Posts Tagged william ewart gladstone solomon

Lock-Down Research: The Case Of The Mysterious Suffrage Banner

I find it so satisfying when I am able to bring a photograph such as this to life. I acquired it two years ago but have not yet catalogued it because I could identify neither the banner nor the occasion. However, a little tenacity, a few idle lock-down hours and – EUREKA – I have found the answer.

The card came, with many others, in the collection of suffrage postcards compiled by the Hodgson Sisters . From this context I assumed the card had a suffrage connection, but I had never seen or heard of the banner. The photographer, as you will see from the imprint, was A. Dron of Brondesbury – so, as the Hodgsons were living in West Hampstead, I assumed the occasion pictured occurred in the area.

Even with a magnifying glass I couldn’t make out much more detail and it was only when I scanned the card and blew up the image that I found at the bottom right of the banner what seemed to be the artist’s monogram and a date – W E G S 1910.  I felt I was making progress, but I’d never come across those initials when compiling my Art and Suffrage: a biographical dictionary of suffrage artists  –  and so was not much further forward.

I had tried searching for variations of ‘The Old Order Changeth’ in the British Newspaper Archive, but nothing relating to a banner had emerged. It was only when I searched for ‘banner’ in what I thought might be the local paper for Brondesbury in 1910, that the answer emerged. And it all seems so easy now.

The newspaper report in the Kilburn Times, 17 June 1910, revealed that the banner, a present to the North West London Union of the Women’s Social and Political Union, had been unfurled by Mrs Saul Solomon and was to be carried in the WSPU ‘Prison to Citizenship’ procession on Saturday 18 June. The artist was William Ewart Glasdstone Solomon [WEGS] (1880-1965), Mrs Solomon’s son.

Mrs Georgiana Solomon (1844-1933) was the widow of the governor-general of Cape Colony and had for many years been active in social reform and suffrage movements. By 1910 she was living in West Hampstead and had already been arrested once. Five months after the photograph was taken she was assaulted in the course of the notorious ‘Black Friday’ debacle in Parliament Square and in March 1912 was imprisoned after taking part in the WSPU window-smashing campaign. Her daughter, Daisy, who was also an active WSPU member, featured in one of their publicity stunts, sent in 1909 as a ‘human letter to 10 Downing Street. She also served a prison term and by 1912 was organizing secretary of the Hampstead branch of the WSPU.

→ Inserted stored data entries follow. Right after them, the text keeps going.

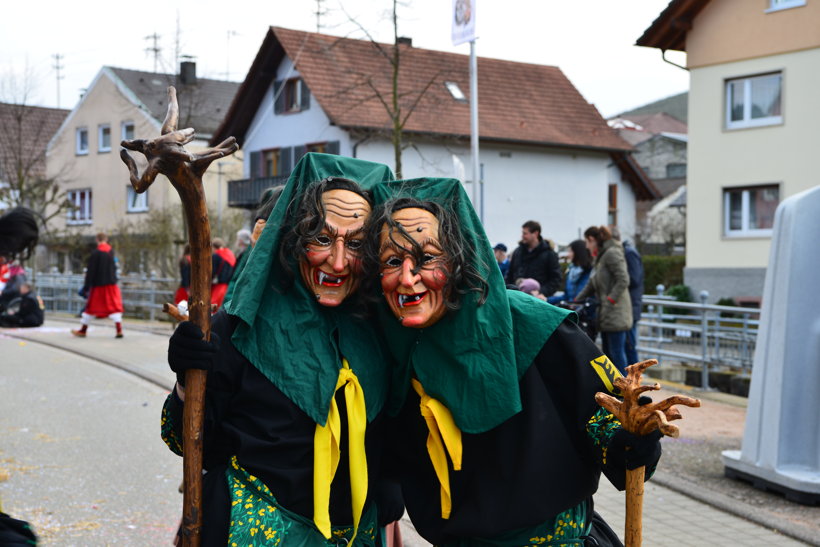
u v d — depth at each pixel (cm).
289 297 276
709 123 2292
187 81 3912
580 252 1034
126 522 548
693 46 2305
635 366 253
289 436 268
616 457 258
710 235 2306
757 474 615
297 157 2894
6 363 1292
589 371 270
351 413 272
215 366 270
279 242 276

Given the family association, it is not surprising that Mrs Solomon’s son, who had been a student at the Royal Academy Schools, should have put his art to the service of the Cause. He later became director of the Sir J.J. School of Art in Bombay (Mumbai) before eventually returning to South Africa, the land of his birth. He is classed as a ‘South African artist’ but we can now appreciate that one of his earlier works was in support of the British women’s suffrage movement.

The newspaper article includes the information that the banner depicts ‘two life-size figures, a man and a woman, and the idea which the artist apparently means to convey is the dawn of a new era of political sex equality. The lettering ‘Political equality’ and ‘The old order changeth, giving place to new’ is conspicuous on the canvas’. I haven’t been able to spot the words ‘Political equality’, but perhaps they are on the reverse.

The Kilburn Times report tells us that the unfurling of the ‘Old Order Changeth’ banner took place at ‘Plympton House’, 154 Willesden Lane, which was the home of Mr and Mrs A.A. Jones, and that speeches were made by Helen Ogston and Flora Drummond. Mrs Eleanor Penn Gaskell was also present. Alas, I cannot identify the two young women holding the banner. Possible candidates that spring to mind are Daisy Solomon and Helen Ogston, but neither look quite like the women in the photograph. Nor are they, I think, any of the Hodgson Sisters.

I now see that the report for the WSPU N.W. London branch carried in the issue of Votes for Women for17 June 1910 declares ‘Let no local women miss the chance of walking in the great Procession under Mr W. E. Gladstone Solomon’s most beautiful banner’.

And there I rest my case…so pleased to have retrieved the story behind this most intriguing of photographs.